### WORK INSTRUCTION 1
Reproduce the stretch of the blog post from "I am a woman" through "a willing heart.".

DOCUMENT PASSAGE Block Start

I am a woman whose heart yearns for realness. Realness for myself, but also realness for women around me, for I know with realness comes freedom! I long for greater confidence in Christ and hope to inspire those I come into contact with to feel the same. This is a blog about my journey to transform into something more beautiful, something more real, like a butterfly. These are ponderings from a willing heart.

Tuesday, June 19, 2012

Heavy



Have you ever had one of those days that you knew from the moment you woke up that it wasn’t going to be an easy one?  Like your dreams were prepping you for a long haul?  This is one of those days… I can’t put my finger on the root of the problem either… my heart just feels… heavy?  I guess that’s the word I will use.  My heart feels heavy.  The weather is beautiful, warm, (read hot and humid really I mean we are talking about Tennessee summers) sunny, and for some reason that makes it worse, like the weather is mocking me and my heavy heart.  Days like today, when I feel gloomy and down, I just wish it would be rainy and agree with my countenance.  I’m not really even sure why I’m writing today, I don’t really have an encouraging word or a lesson that I feel like God is trying to teach me.  I just felt like typing away and allowing my mind and heart to flow freely.  I know that God is present with me, I know He knows my heart better than I do, He knows the root of my heaviness.  This is just one of those moments where it’s like my soul recognizes that it is living in a world that it doesn’t really belong in.  I can feel it yearning for more, more intimacy with God, more healing in my broken places.  I keep repeating the verse in Zephaniah that says that God will quiet me with His love and rejoice over me with singing.  I believe that song today is one that sounds more like a lullaby, a little mournful, full of longing.  I know I won’t stay in this place long, I know that the fullness and joy of the Lord will pull me out of this temporary sadness and frustration.  I know the Lord will take my heavy heart and give me rest.  I know that it is well with my soul even now.  This is where I am in this moment on this day. 
When peace like a river attendeth my way
When sorrows like sea billows roll
Whatever my lot Thou hast taught me to say
It is well, It is well with my soul.  

Monday, June 4, 2012

Freedom? Really?

DOCUMENT PASSAGE Block End
INFORMATION GIVEN Block Start

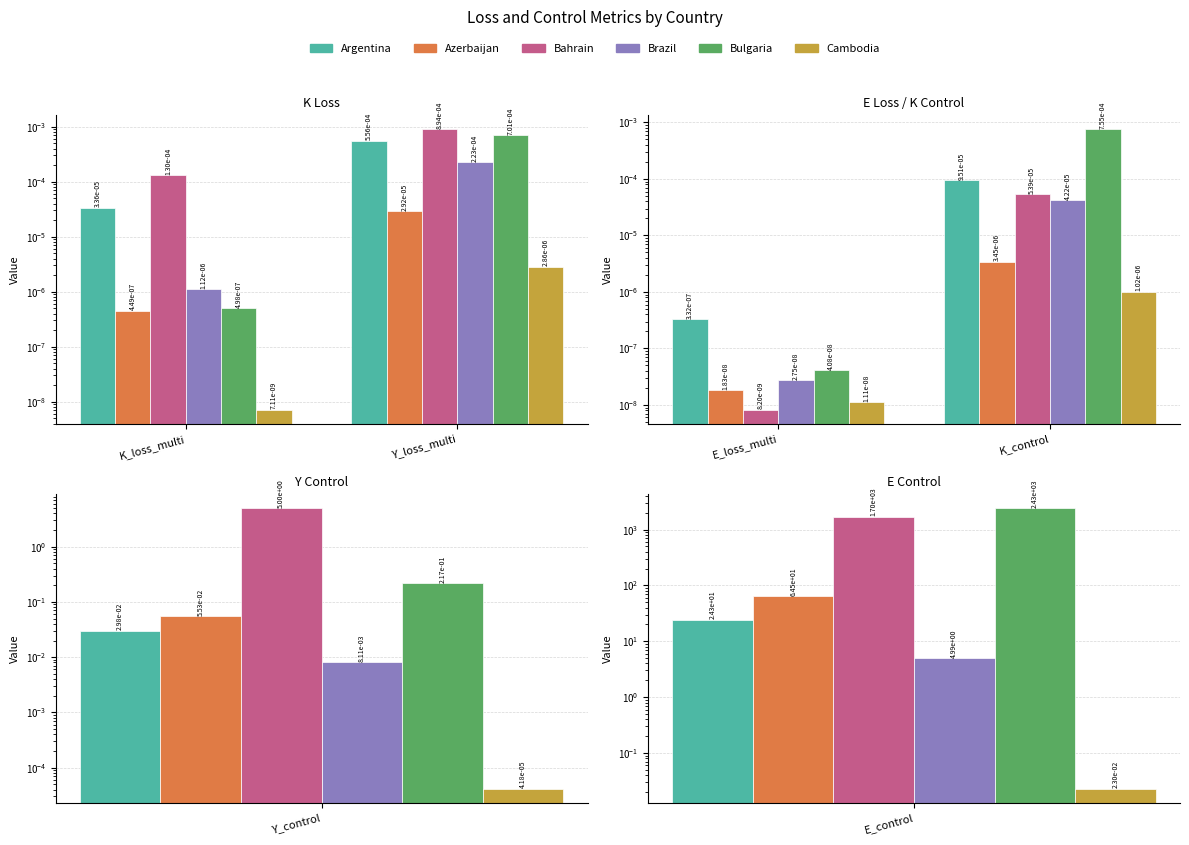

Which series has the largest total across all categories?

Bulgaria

INFORMATION GIVEN Block End
INFORMATION GIVEN Block Start

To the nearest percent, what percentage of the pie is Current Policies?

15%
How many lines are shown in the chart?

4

INFORMATION GIVEN Block End
INFORMATION GIVEN Block Start

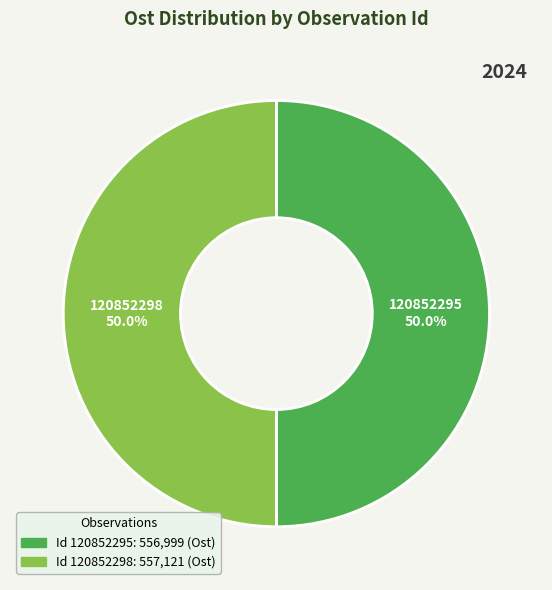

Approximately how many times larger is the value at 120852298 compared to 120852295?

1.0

INFORMATION GIVEN Block End

### WORK INSTRUCTION 2
List each line of the rows above that contains the word "many".

### EXERCISE RESPONSE 1
I am a woman whose heart yearns for realness. Realness for myself, but also realness for women around me, for I know with realness comes freedom! I long for greater confidence in Christ and hope to inspire those I come into contact with to feel the same. This is a blog about my journey to transform into something more beautiful, something more real, like a butterfly. These are ponderings from a willing heart.

### EXERCISE RESPONSE 2
How many lines are shown in the chart?
Approximately how many times larger is the value at 120852298 compared to 120852295?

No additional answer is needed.